The most exemplary geometry is not as linear as it was for ancient Greeks; it’s conceived more in terms of grace. It emphasizes what is pleasing and what fosters polite behavior that promotes harmony in society and nature. Thai architecture, sculpture, and painting have the same avoidance of blunt surfaces that people usually prefer in behavior.

 

One of the prime manifestations of divinity is rice. The earth becomes pregnant, and from her comes the food that sustains people and the social harmony. Some traditional Thai thought has seen food as one of the five basic elements! This might not be one of the most accurate ideas from physicists’ perspectives, but it might be one of the happiest, and one that easily interweaves with the focus on politeness, graceful forms, Buddhist merit, and the enjoyment of the moment.

 

 

Some historians have noted that this emphasis on graceful forms is ancient. Dhida Saraya noted that the Dvaravati civilization began to flourish more than 1,500 years ago in the southern part of the Chao Phya basin. This civilization was an association of cities and villages that mixed people of many ethnic groups and formed trading relationships that extended to India and into lands in modern Burma and Cambodia, and which adapted Buddhist and Hindu art and ideas from India. They adapted several Indian styles, from the Guptas, Amaravati, the Pallavas, and the Ajanta caves. Saraya noted that the Dvaravati synthesized all these influences and ethnic groups in a relatively tolerant society and a sense of grace.
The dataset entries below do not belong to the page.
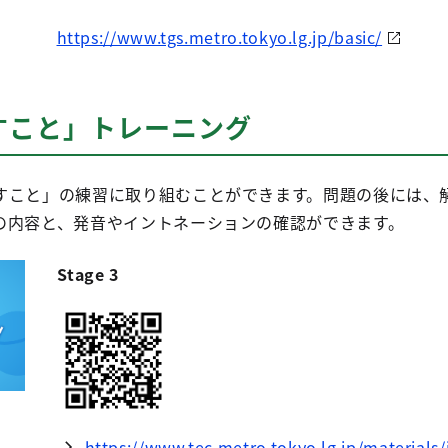
https://www.tgs.metro.tokyo.lg.jp/basic/
すこと」トレーニング
すこと」の練習に取り組むことができます。問題の後には、
の内容と、発音やイントネーションの確認ができます。
Stage 3
https://www.tec.metro.tokyo.lg.jp/materials/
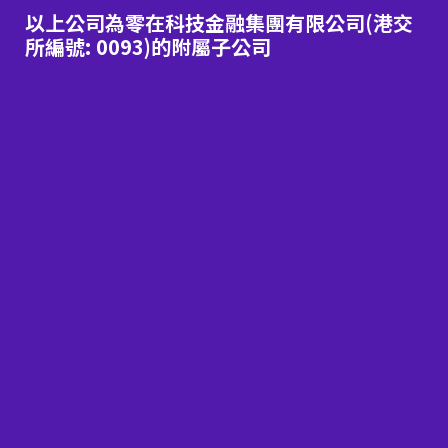
以上公司為零在科技金融集團有限公司(港交
所編號: 0093)的附屬子公司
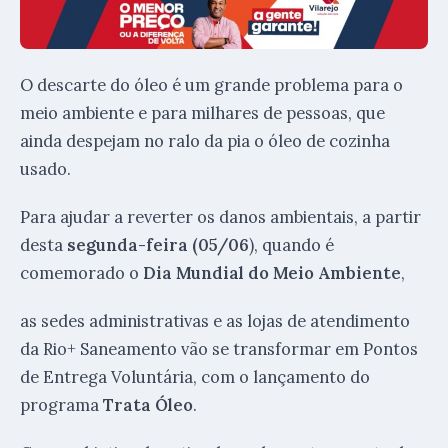
O descarte do óleo é um grande problema para o
meio ambiente e para milhares de pessoas, que
ainda despejam no ralo da pia o óleo de cozinha
usado.
Para ajudar a reverter os danos ambientais, a partir
desta
segunda-feira (05/06
), quando é
comemorado o
Dia Mundial do Meio Ambiente
,
as sedes administrativas e as lojas de atendimento
da Rio+ Saneamento vão se transformar em Pontos
de Entrega Voluntária, com o lançamento do
programa
Trata Óleo
.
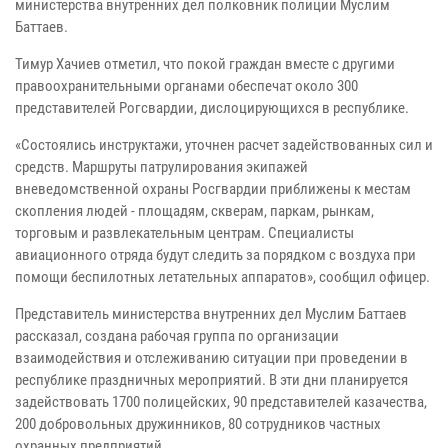
министерства внутренних дел полковник полиции Муслим
Баттаев.
Тимур Хачиев отметил, что покой граждан вместе с другими
правоохранительными органами обеспечат около 300
представителей Рогсвардии, дислоцирующихся в республике.
«Состоялись инструктажи, уточнен расчет задействованных сил и
средств. Маршруты патрулирования экипажей
вневедомственной охраны Росгвардии приближены к местам
скопления людей - площадям, скверам, паркам, рынкам,
торговым и развлекательным центрам. Специалисты
авиационного отряда будут следить за порядком с воздуха при
помощи беспилотных летательных аппаратов», сообщил офицер.
Представитель министерства внутренних дел Муслим Баттаев
рассказал, создана рабочая группа по организации
взаимодействия и отслеживанию ситуации при проведении в
республике праздничных мероприятий. В эти дни планируется
задействовать 1700 полицейских, 90 представителей казачества,
200 добровольных дружинников, 80 сотрудников частных
охранных предприятий.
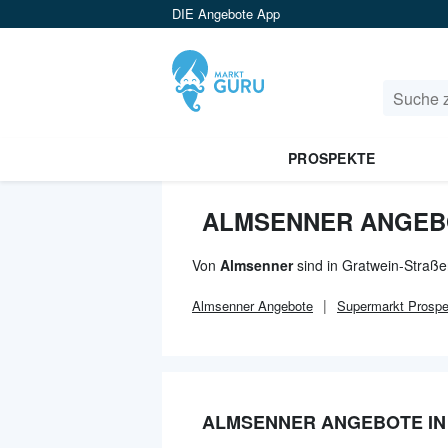
DIE Angebote App
PROSPEKTE
ALMSENNER ANGEBO
Von
Almsenner
sind in Gratwein-Straße
Almsenner
Angebote
Supermarkt
Prospe
ALMSENNER ANGEBOTE IN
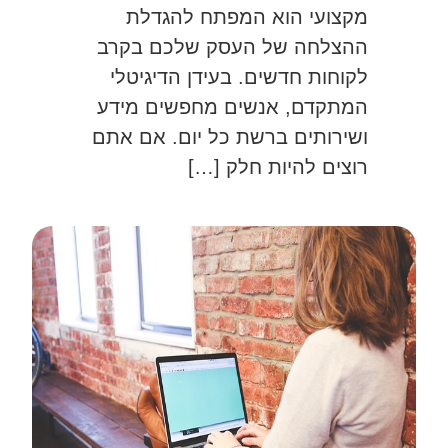
מקצועי הוא המפתח להגדלת
ההצלחה של העסק שלכם בקרב
לקוחות חדשים. בעידן הדיגיטלי
המתקדם, אנשים מחפשים מידע
ושירותים ברשת כל יום. אם אתם
רוצים להיות חלק […]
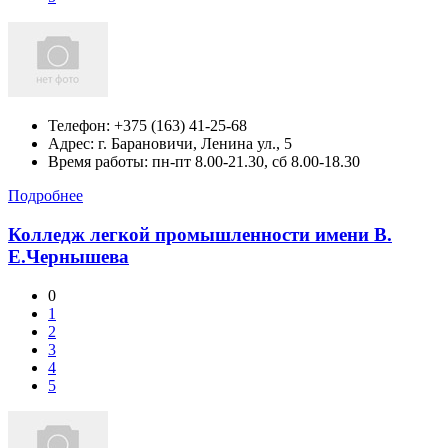
Телефон:
+375 (163) 41-25-68
Адрес:
г. Барановичи, Ленина ул., 5
Время работы: пн-пт 8.00-21.30, сб 8.00-18.30
Подробнее
Колледж легкой промышленности имени В.
Е.Чернышева
0
1
2
3
4
5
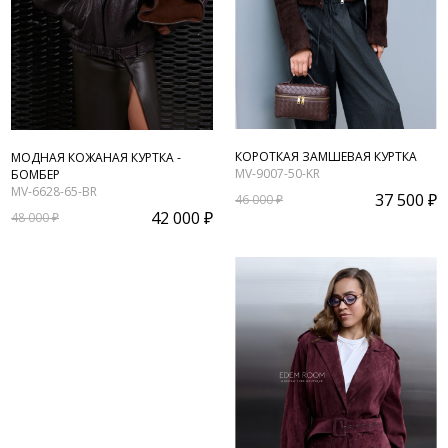
КОРОТКАЯ ЗАМШЕВАЯ КУРТКА
МОДНАЯ КОЖАНАЯ КУРТКА -
MV-9007-50-KR
БОМБЕР
MV-6628-65-BR
37 500 ₽
46 000 ₽
42 000 ₽
48 000 ₽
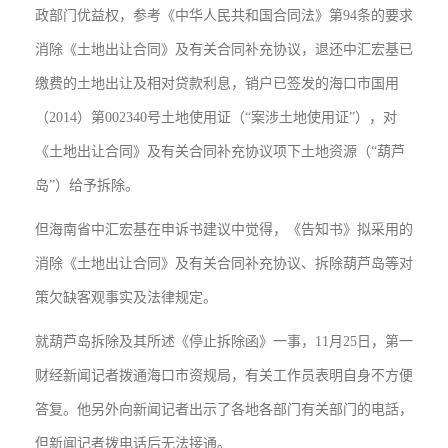
政部门优益权，参考《中华人民共和国合同法》第94条的要求
消除《土地出让合同》及有关合同补充协议，退还中汇宏基已
缴费的土地出让及相对贷款利息，销户已签发的海口市国用
（2014）第002340号土地使用证（“案涉土地使用证”），对
《土地出让合同》及有关合同补充协议项下土地资源（“葫芦
岛”）给予拆除。
但海南省中汇宏基在申诉书建议中觉得，《告知书》拟采用的
消除《土地出让合同》及有关合同补充协议、拆除葫芦岛等对
策欠缺客观事实及法律规定。
就葫芦岛拆除及其所述《停止拆除函》一事，11月25日，第一
财经新闻记者拨通海口市资规局，有关工作员表明自身不方便
答复。他另外向新闻记者出示了各地各部门有关部门的电話，
但新闻记者拨电话后无法接通。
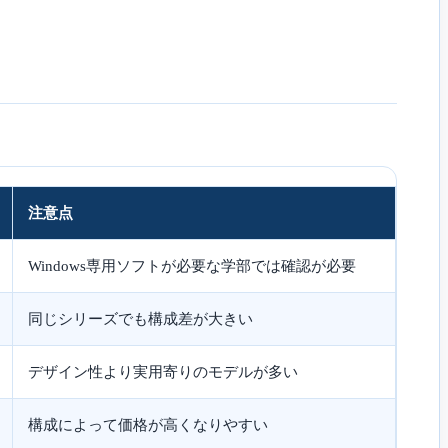
注意点
Windows専用ソフトが必要な学部では確認が必要
同じシリーズでも構成差が大きい
デザイン性より実用寄りのモデルが多い
構成によって価格が高くなりやすい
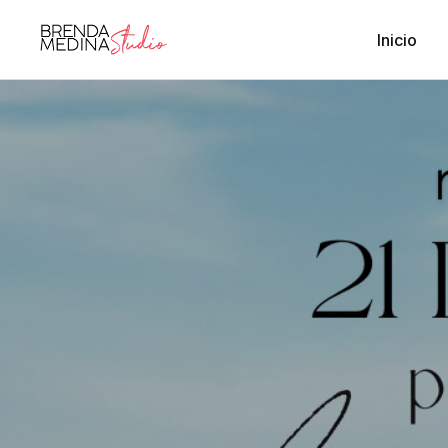
Inicio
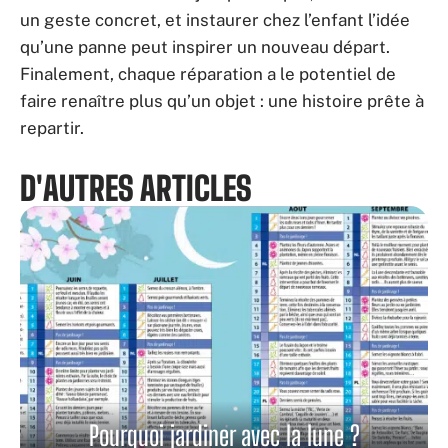
un geste concret, et instaurer chez l’enfant l’idée
qu’une panne peut inspirer un nouveau départ.
Finalement, chaque réparation a le potentiel de
faire renaître plus qu’un objet : une histoire prête à
repartir.
D'AUTRES ARTICLES
Pourquoi jardiner avec la lune ?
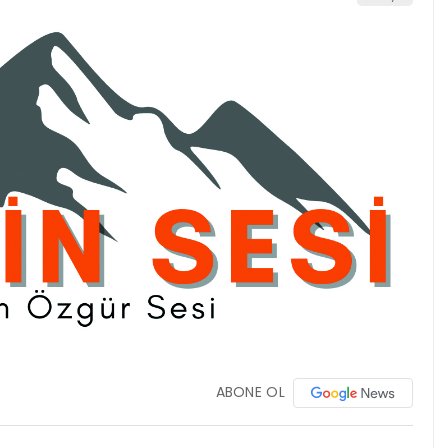
ABONE OL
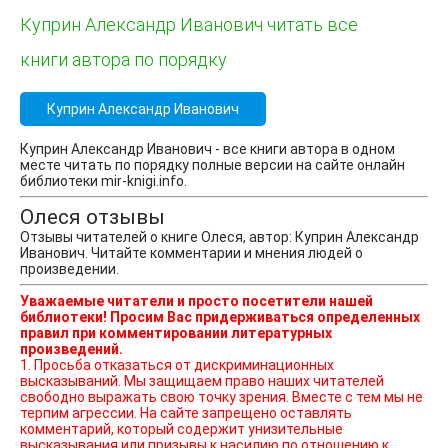
Куприн Александр Иванович читать все
книги автора по порядку
Куприн Александр Иванович
Куприн Александр Иванович - все книги автора в одном
месте читать по порядку полные версии на сайте онлайн
библиотеки mir-knigi.info.
Олеся отзывы
Отзывы читателей о книге Олеся, автор: Куприн Александр
Иванович. Читайте комментарии и мнения людей о
произведении.
Уважаемые читатели и просто посетители нашей
библиотеки! Просим Вас придерживаться определенных
правил при комментировании литературных
произведений.
1. Просьба отказаться от дискриминационных
высказываний. Мы защищаем право наших читателей
свободно выражать свою точку зрения. Вместе с тем мы не
терпим агрессии. На сайте запрещено оставлять
комментарий, который содержит унизительные
высказывания или призывы к насилию по отношению к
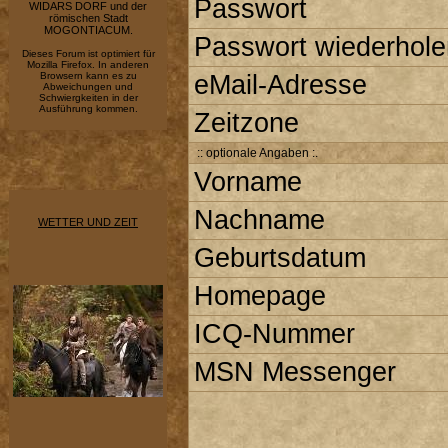
Passwort
WIDARS DORF und der
römischen Stadt
MOGONTIACUM.
Passwort wiederhole
Dieses Forum ist optimiert für
Mozilla Firefox. In anderen
Browsern kann es zu
eMail-Adresse
Abweichungen und
Schwiergkeiten in der
Ausführung kommen.
Zeitzone
:: optionale Angaben :.
Vorname
Nachname
WETTER UND ZEIT
Geburtsdatum
Homepage
ICQ-Nummer
MSN Messenger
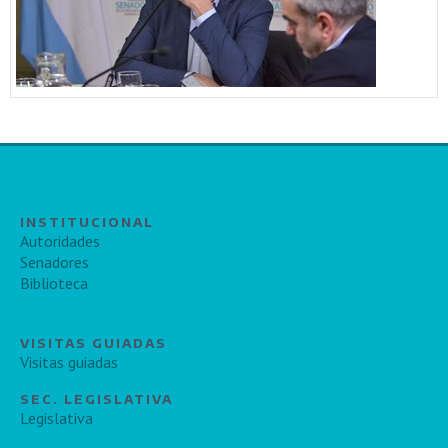
INSTITUCIONAL
Autoridades
Senadores
Biblioteca
VISITAS GUIADAS
Visitas guiadas
SEC. LEGISLATIVA
Legislativa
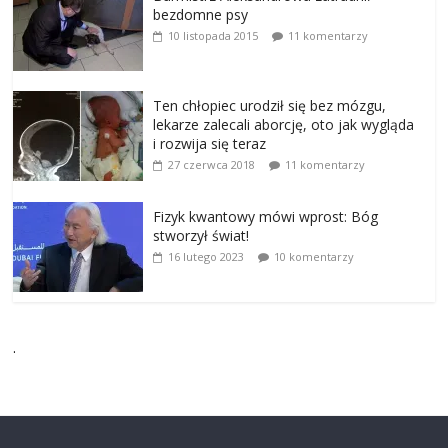
bezdomne psy
10 listopada 2015
11 komentarzy
Ten chłopiec urodził się bez mózgu,
lekarze zalecali aborcję, oto jak wygląda
i rozwija się teraz
27 czerwca 2018
11 komentarzy
Fizyk kwantowy mówi wprost: Bóg
stworzył świat!
16 lutego 2023
10 komentarzy
.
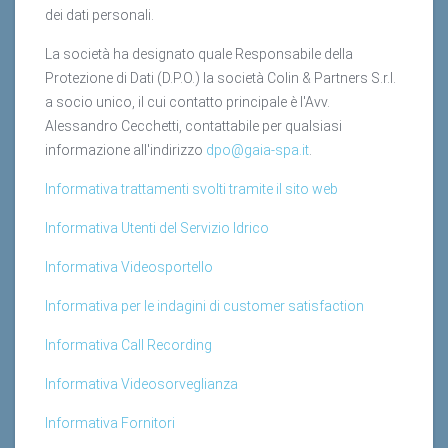
dei dati personali.
La società ha designato quale Responsabile della
Protezione di Dati (D.P.O.) la società Colin & Partners S.r.l.
a socio unico, il cui contatto principale è l'Avv.
Alessandro Cecchetti, contattabile per qualsiasi
informazione all'indirizzo
dpo@gaia-spa.it
.
Informativa trattamenti svolti tramite il sito web
Informativa Utenti del Servizio Idrico
Informativa Videosportello
Informativa per le indagini di customer satisfaction
Informativa Call Recording
Informativa Videosorveglianza
Informativa Fornitori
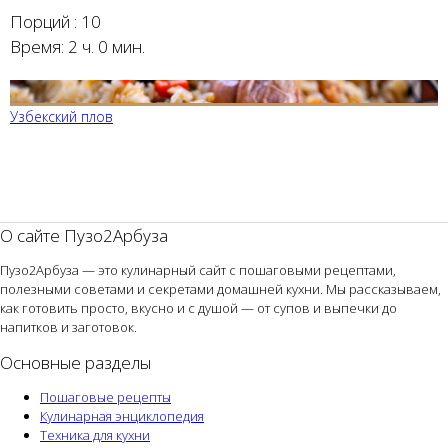
Порций :
10
Время:
2 ч. 0 мин.
Узбекский плов
О сайте Пузо2Арбуза
Пузо2Арбуза — это кулинарный сайт с пошаговыми рецептами,
полезными советами и секретами домашней кухни. Мы рассказываем,
как готовить просто, вкусно и с душой — от супов и выпечки до
напитков и заготовок.
Основные разделы
Пошаговые рецепты
Кулинарная энциклопедия
Техника для кухни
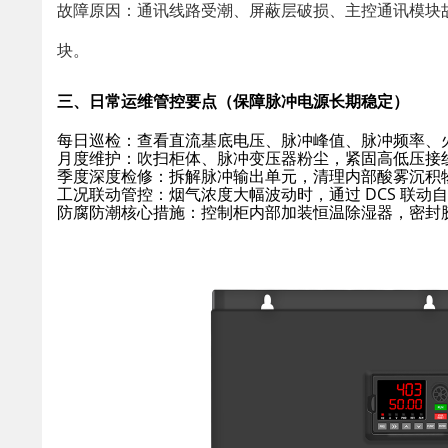
故障原因：通讯线路受潮、屏蔽层破损、主控通讯模块故
块。
三、日常运维管控要点（保障脉冲电源长期稳定）
每日巡检
：查看直流基底电压、脉冲峰值、脉冲频率、火
月度维护
：吹扫柜体、脉冲变压器粉尘，紧固高低压接
季度深度检修
：拆解脉冲输出单元，清理内部酸雾沉积
工况联动管控
：烟气浓度大幅波动时，通过 DCS 联
防腐防潮核心措施
：控制柜内部加装恒温除湿器，密封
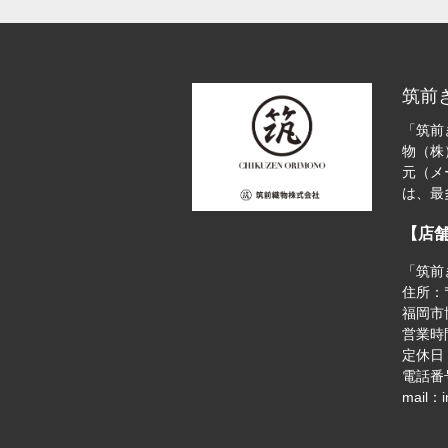
筑前
「筑前
物（株
元（メ
は、最
【店
「筑前
住所：〒
福岡市博
営業時間
定休日
電話番号
mail：i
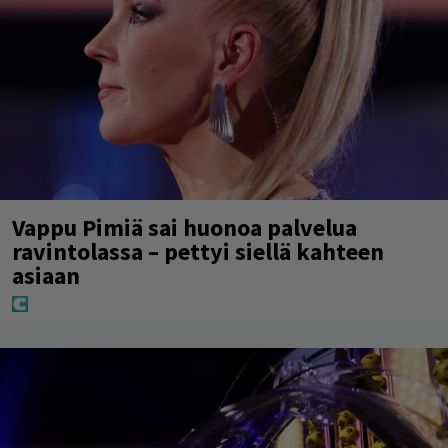
Vappu Pimiä sai huonoa palvelua
ravintolassa – pettyi siellä kahteen
asiaan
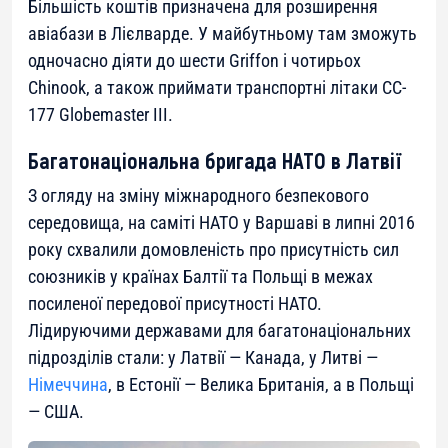
Більшість коштів призначена для розширення
авіабази в Лієлварде. У майбутньому там зможуть
одночасно діяти до шести Griffon і чотирьох
Chinook, а також приймати транспортні літаки CC-
177 Globemaster III.
Багатонаціональна бригада НАТО в Латвії
З огляду на зміну міжнародного безпекового
середовища, на саміті НАТО у Варшаві в липні 2016
року схвалили домовленість про присутність сил
союзників у країнах Балтії та Польщі в межах
посиленої передової присутності НАТО.
Лідируючими державами для багатонаціональних
підрозділів стали: у Латвії — Канада, у Литві —
Німеччина
, в Естонії — Велика Британія, а в Польщі
— США.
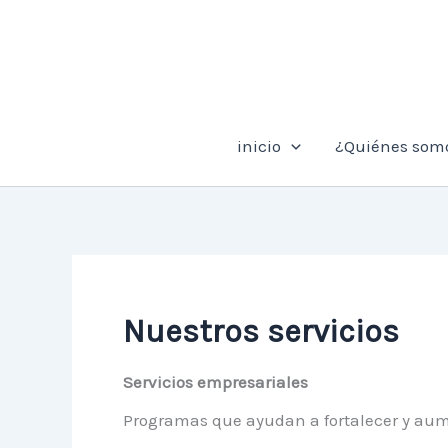
Buscar
Ir
por:
al
contenido
inicio
¿Quiénes som
Nuestros servicios
Servicios
empresariales
Programas que ayudan a fortalecer y aum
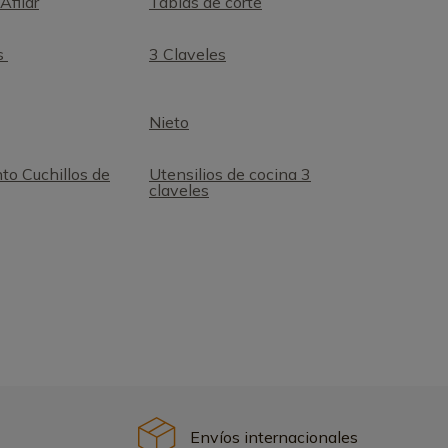
Afilar
Tablas de corte
s
3 Claveles
Nieto
o Cuchillos de
Utensilios de cocina 3
claveles
Envíos internacionales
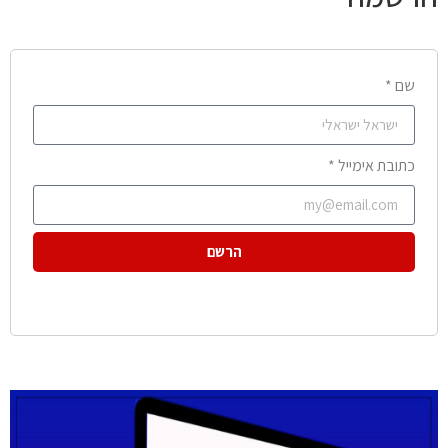
שם *
כתובת אימייל *
הרשם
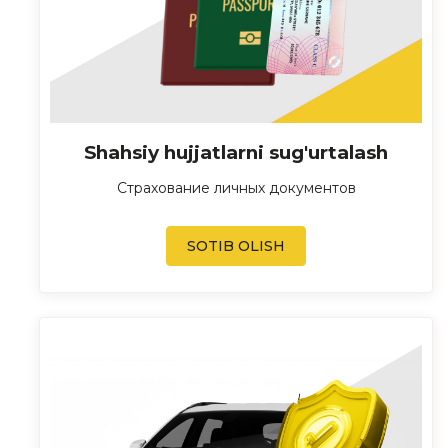
Shahsiy hujjatlarni sug'urtalash
Страхование личных документов
SOTIB OLISH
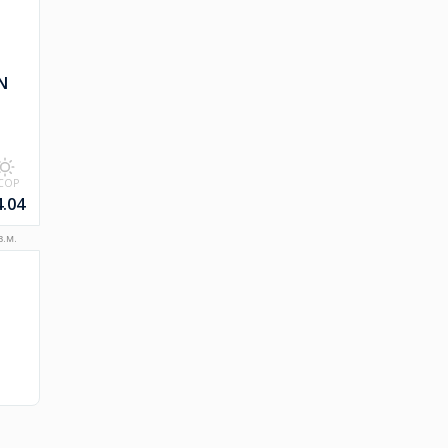
N
COP
4.04
.м.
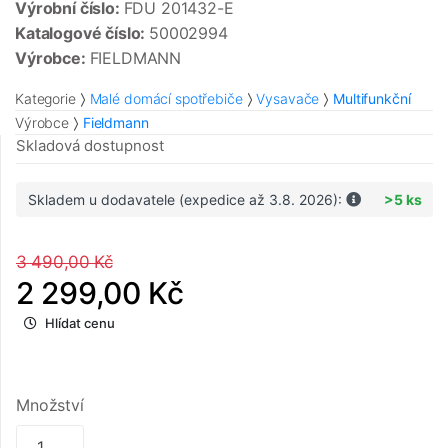
Výrobní číslo:
FDU 201432-E
Katalogové číslo:
50002994
Výrobce:
FIELDMANN
Kategorie
Malé domácí spotřebiče
Vysavače
Multifunkční
Výrobce
Fieldmann
Skladová dostupnost
Skladem u dodavatele (expedice až 3.8. 2026):
>5 ks
3 490,00 Kč
2 299,00 Kč
Hlídat cenu
Množství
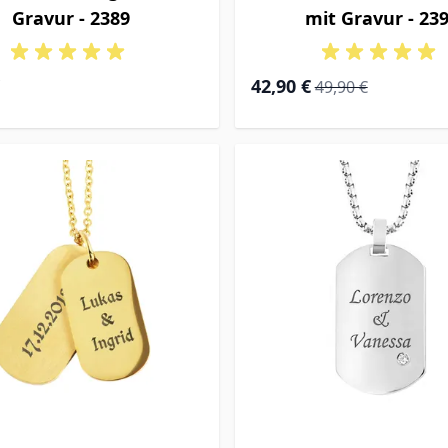
Gravur - 2389
mit Gravur - 23
Special Price
Regular Price
42,90 €
49,90 €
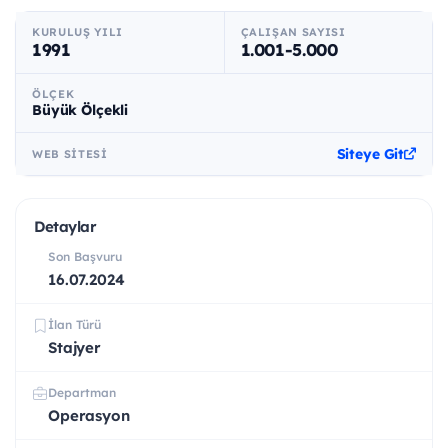
KURULUŞ YILI
ÇALIŞAN SAYISI
1991
1.001-5.000
ÖLÇEK
Büyük Ölçekli
Siteye Git
WEB SITESI
Detaylar
Son Başvuru
16.07.2024
İlan Türü
Stajyer
Departman
Operasyon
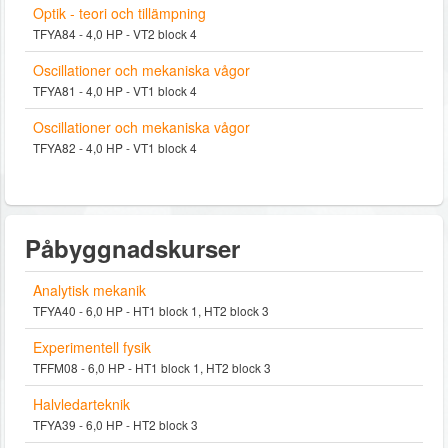
Optik - teori och tillämpning
TFYA84 - 4,0 HP - VT2 block 4
Oscillationer och mekaniska vågor
TFYA81 - 4,0 HP - VT1 block 4
Oscillationer och mekaniska vågor
TFYA82 - 4,0 HP - VT1 block 4
Påbyggnadskurser
Analytisk mekanik
TFYA40 - 6,0 HP - HT1 block 1, HT2 block 3
Experimentell fysik
TFFM08 - 6,0 HP - HT1 block 1, HT2 block 3
Halvledarteknik
TFYA39 - 6,0 HP - HT2 block 3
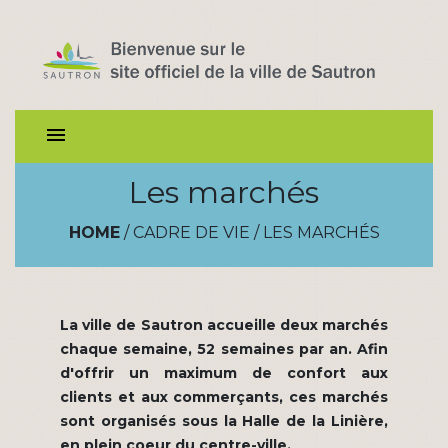
menu
Les marchés
HOME
/
CADRE DE VIE
/
LES MARCHÉS
La ville de Sautron accueille deux marchés
chaque semaine, 52 semaines par an. Afin
d'offrir un maximum de confort aux
clients et aux commerçants, ces marchés
sont organisés sous la Halle de la Linière,
en plein coeur du centre-ville.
This tolerance and synthesis of several ethnic groups and artistic styles into cultural patterns that have emphasized grace and the enjoyment of the moment also characterized later Thai societies (such as Sukhothai, Ayutthaya, and early Bangkok), and these patterns have thus been reinforced as mainstream.

 

 

Look Beyond yet again. Many African cultures value vibrancy over static definitions, and they see the community as the prime locus of unity. To place everything under one system of definitions would take the vitality out of living. According to some anthropologists, a lot of thought patterns are organized around rhythm, sound, and touch, and thought is not as dominated by vision or abstraction as it is in the West.

 

 

Now look With, and if you have identified with the West, the static forms and ratios that it has often emphasized can become even more beautiful. I stood in front of the Parthenon in Athens, admiring the balance in its refined forms, and they became increasingly luminous as I compared them with other cultures’ ideas of balance. All places reflected each other as I stood in front of Athena’s home.

 

See how the world begins to shine? If you’re more oriented to motion than vision, see how cultures around the world can dance with each other in limitless ways? Doesn’t’ it seem that each way of perceiving has so far only seen a miniscule part of the whole, and that there is limitless potential for adding richness to perspectives?

 

As you continue to combine looking At, With, and Beyond, these three modes keep enhancing each other’s capabilities by enabling you to be increasingly open to new perspectives. And they bring out more aspects of all cultures. They also encourage people to see more types of connections in nature and to imagine ways that different cultural patterns can mix.

 

 

The historian of religions Karen Armstrong wrote that the Axial Age’s leading teachers emphasized higher standards of ethics, which extended to all people rather than to only members of one’s tribe or network of family and friends. As looking At, With, and Beyond grow together, people’s horizons can continuously open, and this can increase compassion for others. They can also appreciate living systems ever more deeply.

 

So we are at the threshold of an Axial Age that can immensely eclipse the previous one. The internet and today’s regular contact between cultures allow us to expose and share wonders to degrees that the past Axial Age could not have imagined, if enough people become inspired to make the effort.